🤖 AI Summary
This work investigates the feasibility of large language models (LLMs) for lossless archival compression, addressing data irreproducibility caused by GPU nondeterminism—termed herein the “GPU butterfly effect”—and high computational costs. To ensure reproducible decompression and enable precise measurement of neural compression rates, the authors propose a Hybrid-LLM architecture combined with a novel logit quantization protocol. The study further introduces a distinction between memory-based and prediction-based semantic compression densities, quantifying the LLM’s “entropy capacity” and laying foundational groundwork for semantic file systems. Experimental results demonstrate compression performance of 0.39 and 0.75 bits per character (BPC) on memorizable text and news datasets, respectively. Although inference is approximately 2,600 times slower than Zstd, the approach validates that LLMs can effectively capture semantic redundancies inaccessible to conventional compression algorithms.
📝 Abstract
Large Language Models (LLMs) possess a theoretical capability to model information density far beyond the limits of classical statistical methods (e.g., Lempel-Ziv). However, utilizing this capability for lossless compression involves navigating severe system constraints, including non-deterministic hardware and prohibitive computational costs. In this work, we present an exploratory study into the feasibility of LLM-based archival systems. We introduce \textbf{Hybrid-LLM}, a proof-of-concept architecture designed to investigate the "entropic capacity" of foundation models in a storage context.

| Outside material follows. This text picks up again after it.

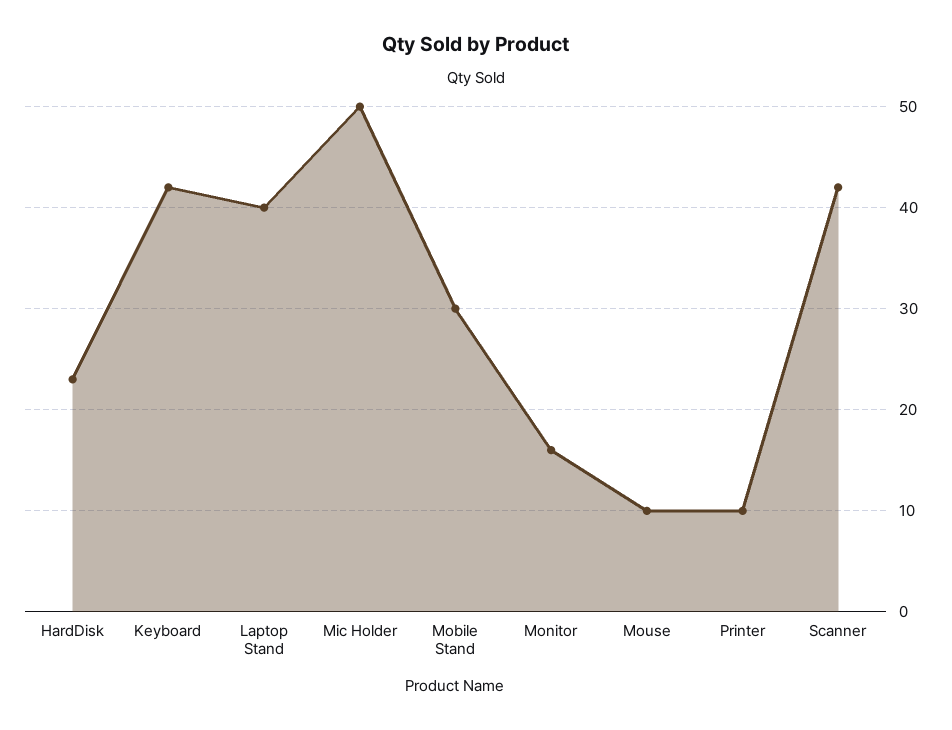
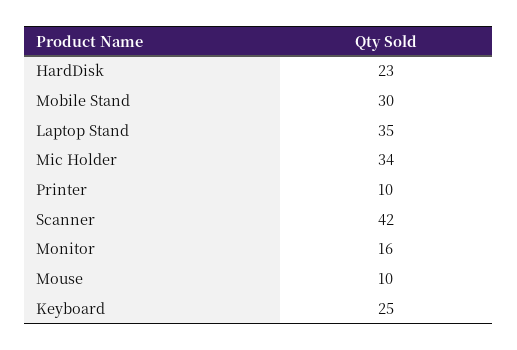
Keyboard: 42 -> 25
Laptop Stand: 40 -> 35
Mic Holder: 50 -> 34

\textbf{We identify a critical barrier to deployment:} the "GPU Butterfly Effect," where microscopic hardware non-determinism precludes data recovery. We resolve this via a novel logit quantization protocol, enabling the rigorous measurement of neural compression rates on real-world data. Our experiments reveal a distinct divergence between "retrieval-based" density (0.39 BPC on memorized literature) and "predictive" density (0.75 BPC on unseen news). While current inference latency ($\approx 2600\times$ slower than Zstd) limits immediate deployment to ultra-cold storage, our findings demonstrate that LLMs successfully capture semantic redundancy inaccessible to classical algorithms, establishing a baseline for future research into semantic file systems.